Intégration dans le chapitre et mise en contexte
Le cas du port de Dieppe peut venir en complément de l’étude des explorations ibériques. Les ports normands n’étaient pas pionniers en la matière mais étaient néanmoins à la pointe des techniques de navigation de l’époque. En témoignent l’école de cartographie dieppoise et les nombreuses expéditions d’exploration, de course et de commerce parties de ces ports. Le rôle du célèbre armateur Jehan Ango peut ici être souligné.
Le port de Dieppe a gardé la trace de ces échanges avec des espaces lointains, que ce soit à travers l’artisanat de l’ivoire (importé d’Afrique dès le XVe siècle), ou avec des représentations encore visible comme la « Frise des sauvages » visible dans l’église Saint-Jacques de Dieppe.

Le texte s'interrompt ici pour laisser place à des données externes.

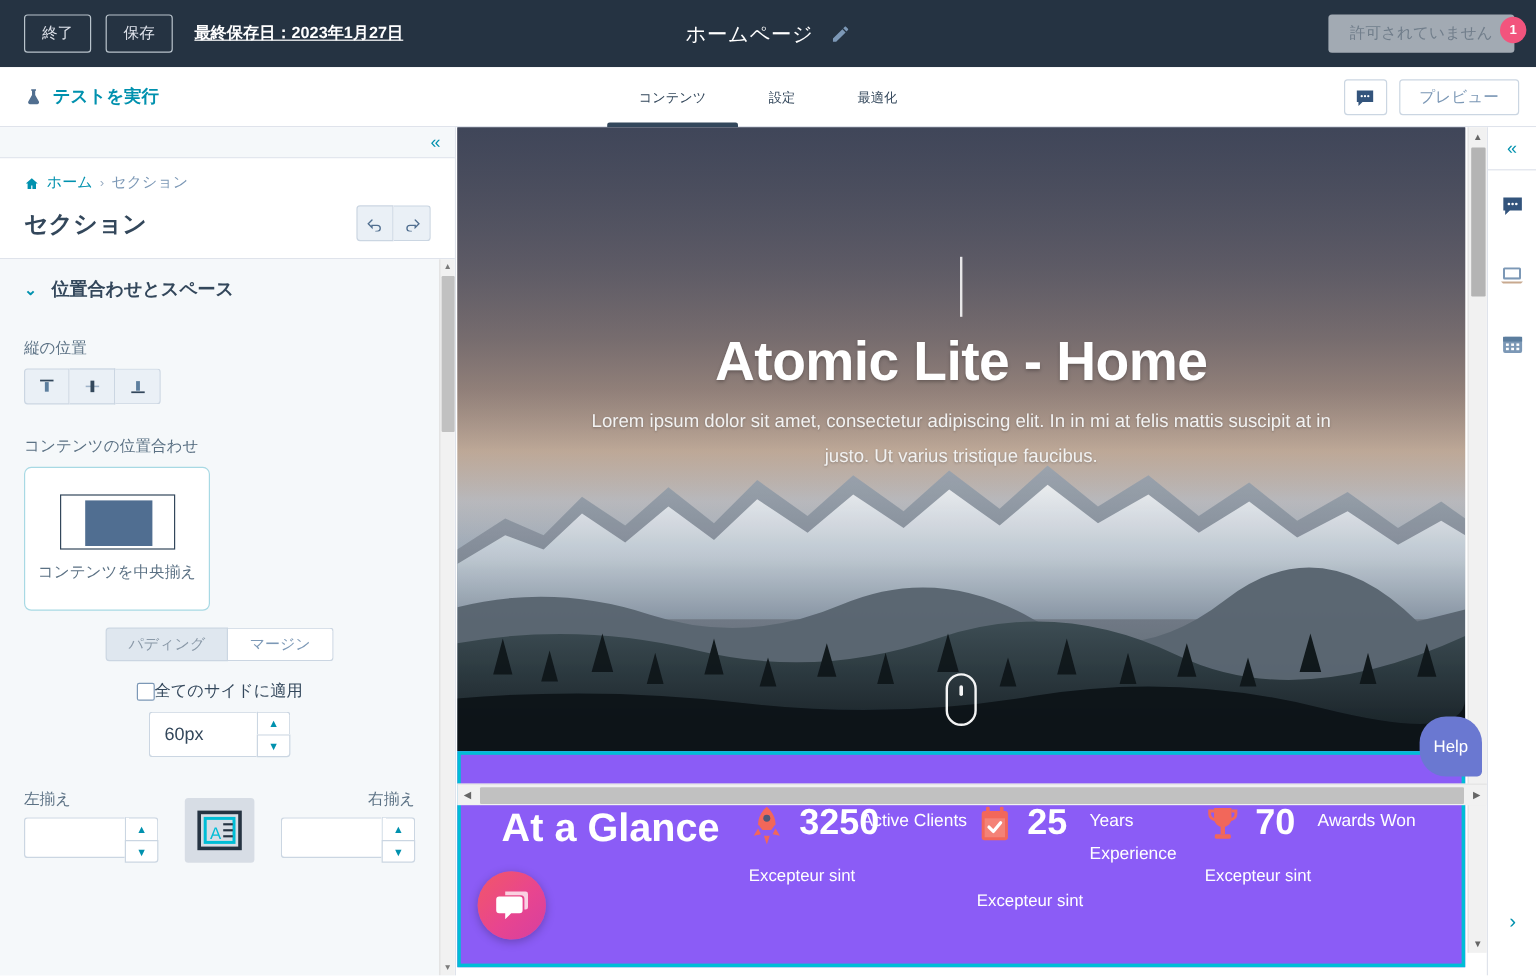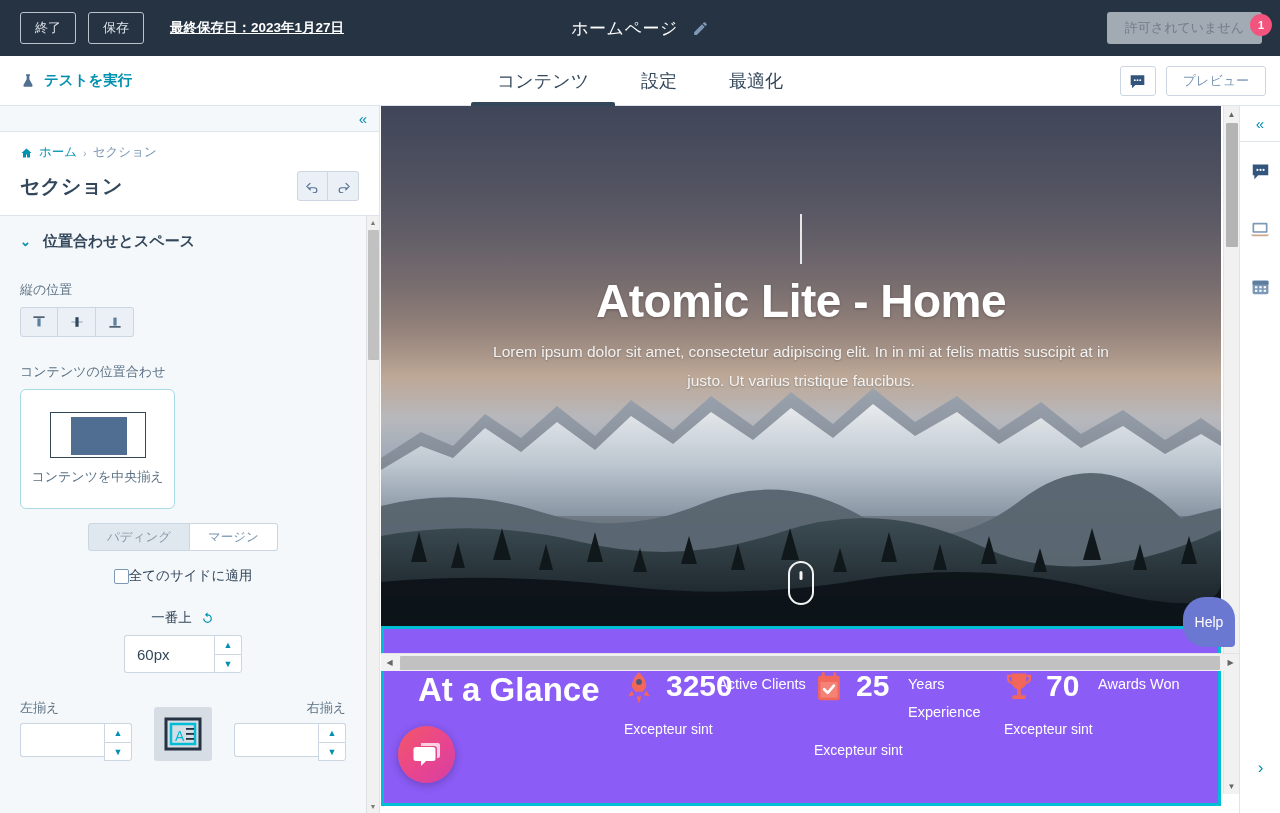"最終保存日：2023年1月27日" .saved-link { margin-left: 26px -> 18px }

L’expédition du capitaine Jean Parmentier, accompagné de son frère Raoul, et commanditée par Jehan Ango, part de Dieppe en 1529 et atteint Sumatra (Indonésie) quelques mois plus tard. Les péripéties de ce voyage nous sont connues grâce au journal de bord, accessible sur le site Gallica de la BNF
Pour approfondir sur les détails de cet épisode et le replacer dans son contexte historique, on peut se référer au récent ouvrage de Romain Bertrand, Les Grandes déconvenues. La Renaissance, Sumatra, les frères Parmentier, éditions Le Seuil, Paris, 2024.
Cette expédition, qui fut finalement un échec humain (mort des capitaines) et financier (échec des transactions) permet d’illustrer des réalités nuancées concernant les entreprises maritimes à l’époque moderne. Dans le détail, elle permet de mettre en évidence :
- les enjeux commerciaux à travers la recherche des épices.
- les risques et les menaces auxquels étaient confrontés les marins : maladies, attaques, errances, naufrages…
- les relations complexes avec les populations locales, avec un rapport de force qui n’est pas toujours favorable aux Européens.
- la diffusion des nouvelles connaissances géographiques : l’expédition s’appuie sur des connaissances cartographiques portugaises et emploie des navigateurs et interprètes portugais.
Par ailleurs, une comparaison de cette expédition avec les expéditions espagnoles et portugaises met en évidence la pluralité des modalités d’interaction entre Européens et non-Européens à l’époque moderne.
Déroulement de la séance
Le point de départ peut être le port de Dieppe lui-même à travers le « Pourctrait de la ville de Dieppe », gravure réalisée par François de Belleforest en 1575, publié sur Gallica.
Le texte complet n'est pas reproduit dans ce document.